> _THINGS TO DO_:
1. In the mask study thread, rewrite the passage from "I first saw" up to and including "the material's composition.", swapping "Buff" for "fleece gaiter".
2. Which three materials were tested by 4 people, according to the mask study thread?
3. Pick up the mask study thread after its final sentence and keep writing.

> _EXTRACT TO READ_:
▼▼▼

I first saw this story & thought, "Crap. Guess I need to find an alternative to the Buff." And then I looked at the scientific publication and, well, it's not that clear cut IMO.

So a thread from me (BB)... https://twitter.com/realdumbrunner/status/1292492631058989057
The publication is a proof-of-principle for a *method* that the group developed, and for that purpose, the results are fine. But public attention is on the data re: mask effectiveness, and frankly the experiments were not designed for solid conclusions on that front.
Issue 1: Descriptions of the masks/materials used are sparse. What we're interpreting as a neck gaiter/Buff is described as a "Gaiter type neck fleece", with no detail about the material's composition.
Issue 2: The number of testers is small—4 people tested 3 materials (surgical mask, 1 cotton mask, bandana). But apparently just *1* person tested the other 11 materials, including the fleece/gaiter.

▲▲▲

> _STUDY MATERIAL_:
▼▼▼

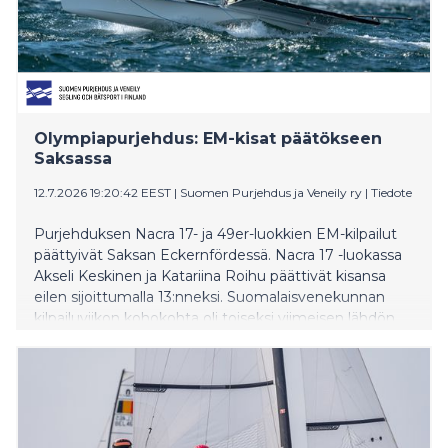
Olympiapurjehdus: EM-kisat päätökseen
Saksassa
12.7.2026 19:20:42 EEST
|
Suomen Purjehdus ja Veneily ry
|
Tiedote
Purjehduksen Nacra 17- ja 49er-luokkien EM-kilpailut
päättyivät Saksan Eckernfördessä. Nacra 17 -luokassa
Akseli Keskinen ja Katariina Roihu päättivät kisansa
eilen sijoittumalla 13:nneksi. Suomalaisvenekunnan
kilpailuviikon kohokohta oli toiseksi viimeisen lähdön
voitto. – Oli kevyen tuulen päivä, ja oli kiva nähdä
miten myös siinä ollaan saatu vauhti kohdilleen ja
päästiin taistelemaan kärkikahinoissa. 49er-luokassa
Suomea edustaneet Aatos ja Onni Kylävainio
purjehtivat kokonaistuloksissa sijalle 56. Päätöspäivänä
ajettiin yksi lähtö vaihtelevissa olosuhteissa. –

▲▲▲

> _SET OF ANSWERS_:
1.
I first saw this story & thought, "Crap. Guess I need to find an alternative to the fleece gaiter." And then I looked at the scientific publication and, well, it's not that clear cut IMO.

So a thread from me (BB)... https://twitter.com/realdumbrunner/status/1292492631058989057
The publication is a proof-of-principle for a *method* that the group developed, and for that purpose, the results are fine. But public attention is on the data re: mask effectiveness, and frankly the experiments were not designed for solid conclusions on that front.
Issue 1: Descriptions of the masks/materials used are sparse. What we're interpreting as a neck gaiter/fleece gaiter is described as a "Gaiter type neck fleece", with no detail about the material's composition.

2. surgical mask, cotton mask, bandana

3.
Issue 3: As we might expect, there was a lot of variability in droplet transmission between speakers w/o masks (baseline). Speaker 1, who tested all materials, had much higher counts than the other 3—great for detecting differences in signal but maybe not so representative.
Issue 4: There was individual variability in material effectiveness among the speakers. Note the bandana was *more* effective than a cotton mask for 1 person, but the bandana had minimal effect for 2 others, and moderate for another.
Issue 5: The methods lack info about how the masks were donned (eg, how many layers for bandana or fleece) & whether fit was checked. (Issue 4 might arise from such factors.)
Issue 6: Basis of the "worse than nothing" claim is that fleece increased # of droplets. Authors speculate due to breaking larger droplets into smaller ones—unknown effect on viral transmission. But fleece was tested w 1 person & standard deviation (bar) for fleece was large.
Issue 7: (G brought to my attn) As droplet count increases, so does standard deviation. We don't know whether that's more variability in the signal, or whether that's more noise in the measurement of the signal.
To recap: Some researchers came up with a cheaper way to compare mask effectiveness, but their data was about proving the method works—not the masks.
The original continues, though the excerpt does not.